The objective of this project is to improve existing state-of-the-art financial econometric methods by quantifying an important determinant of asset prices, the arrival of economic information such as press-releases and newswire and newspaper items, and by using thus improving estimates of financial risk. First, this RP is based on our earlier joint paper (Engle, Hansen and Lunde 2012), which provides empirical evidence on how the idiosyncratic volatility of a company’s asset price is related to the public news flow. Secondly, methodologically this project will start from simple extensions of the Dynamic Conditional Correlation models, which are a special case of a very general model class review in Patton (2012). These models are specified by GARCH equations for conditional variances, marginal distributions for each series, and a conditional copula function. The copula function is allowed to be time-varying by letting its parameters be functions of past data.

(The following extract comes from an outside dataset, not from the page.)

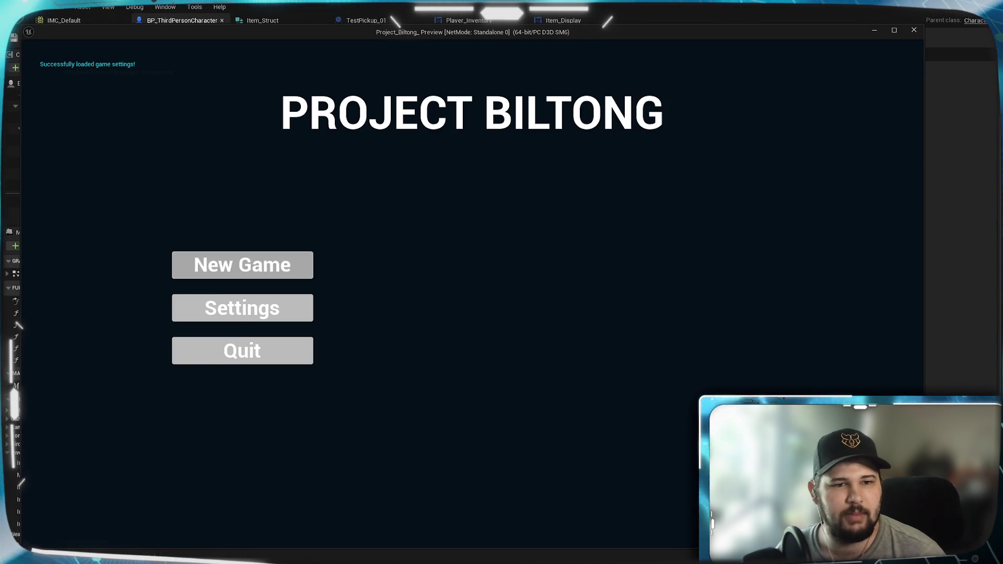
Run the character toward the pickups to test the sort, then stop the game.
key("w")
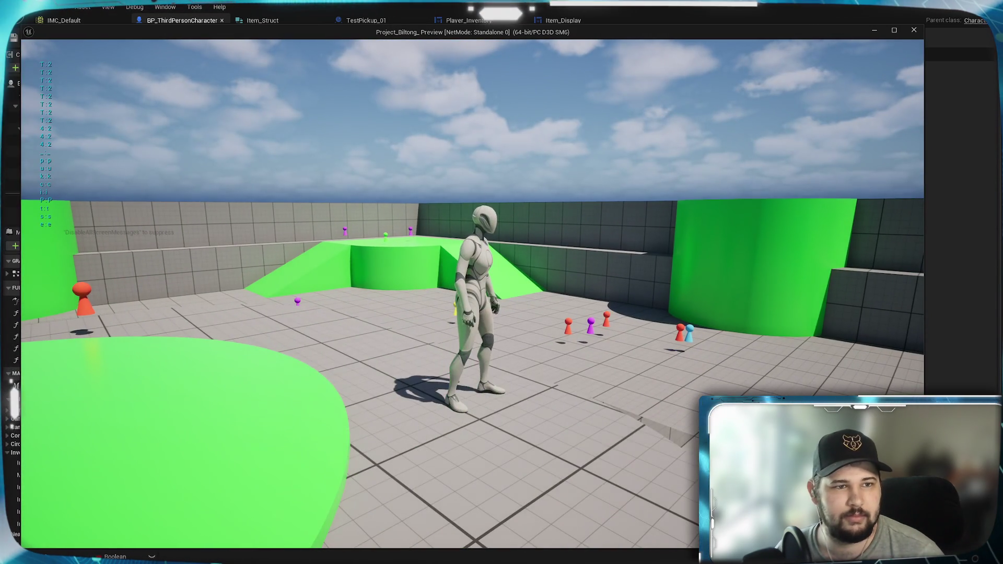
mouse_move(501, 282)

This research project aims to extend such Copula GARCH models by augmenting these models with news arrival indicators relevant to a particular pair of financial assets. This type model augmented with news arrival indicators helps to understand the economic forces driving correlations between financial assets and promises improved forecasts of volatilities and correlations. A central theme in this project is how to handle and translate the enormous amount of news items available to the analyst.

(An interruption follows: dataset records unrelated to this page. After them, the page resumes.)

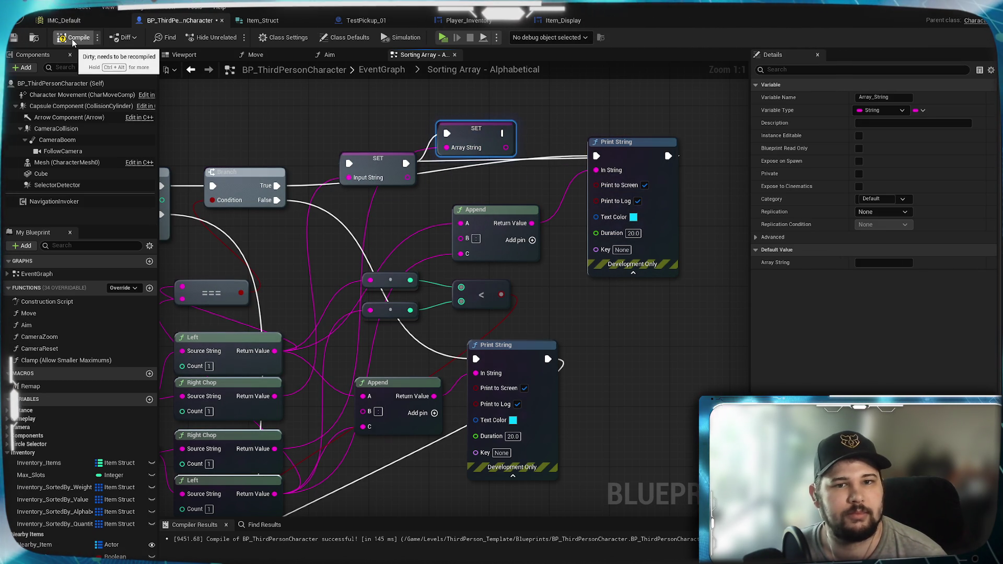
left_click(442, 37)
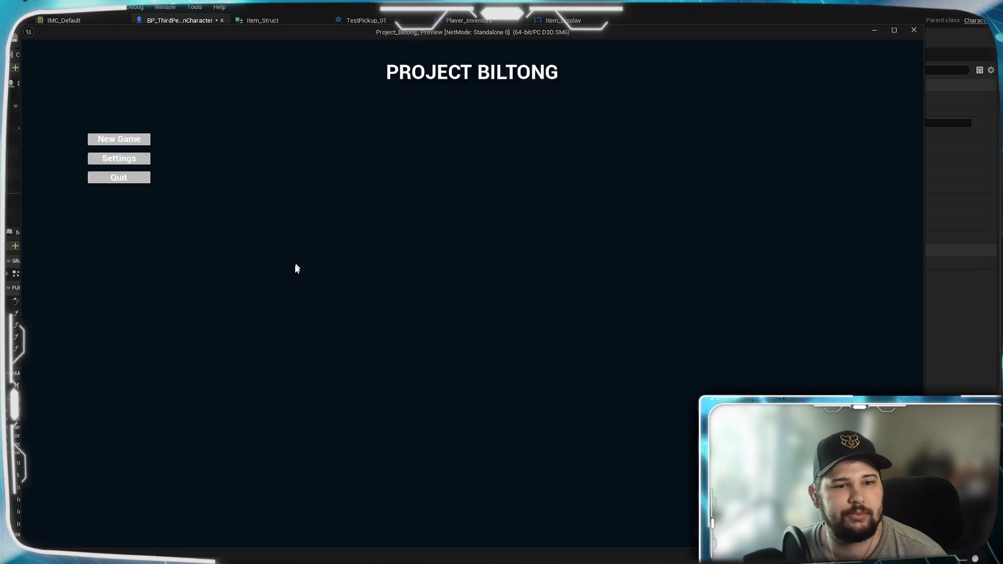
Start a new game and run around the arena collecting pickups, including the blue one.
left_click(251, 274)
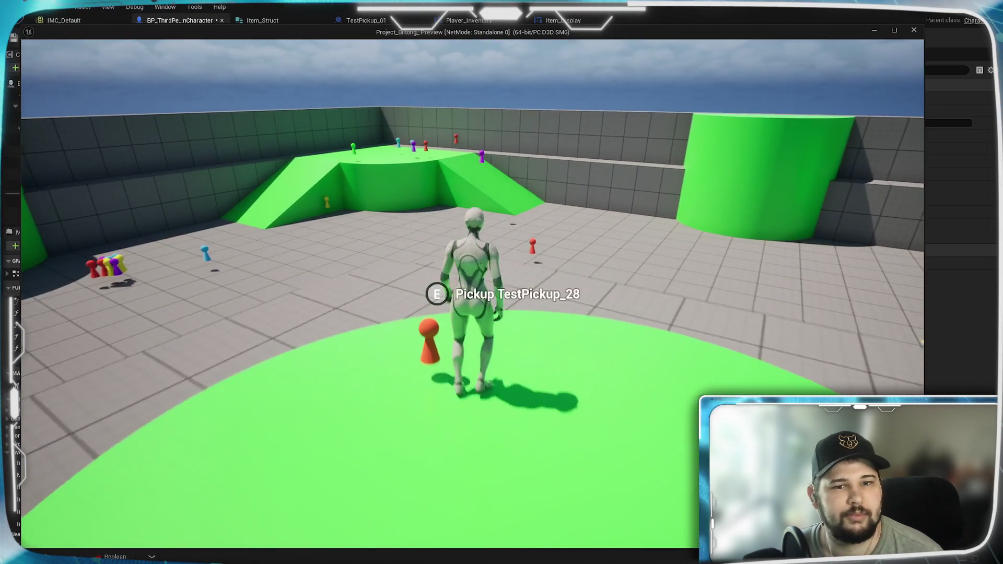
key("e")
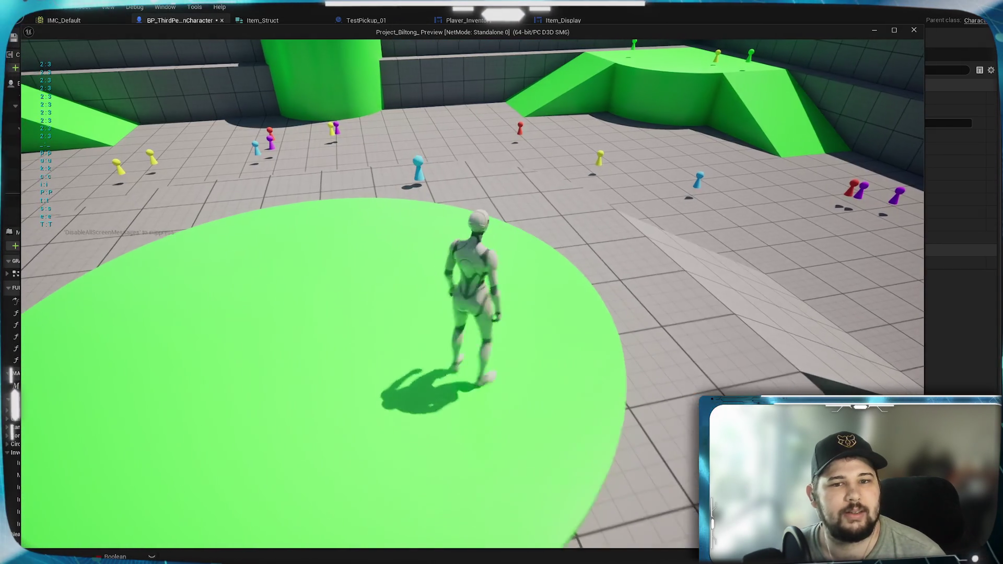
key("a")
key("w")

The main result is that our new financial econometrics methods for risk management are valuable to financial institutions and investment managers, who daily use quantitative risk management models for portfolio management and pricing of financial derivatives. Improved forward-looking estimates of how financial prices change will have a direct impact on how financial institutions can prevent losses on portfolios of financial assets traded in the financial markets. Moreover, methodological developments are attractive scientifically, and such a publication will be submitted to top finance journals in finance, econometrics, and statistics.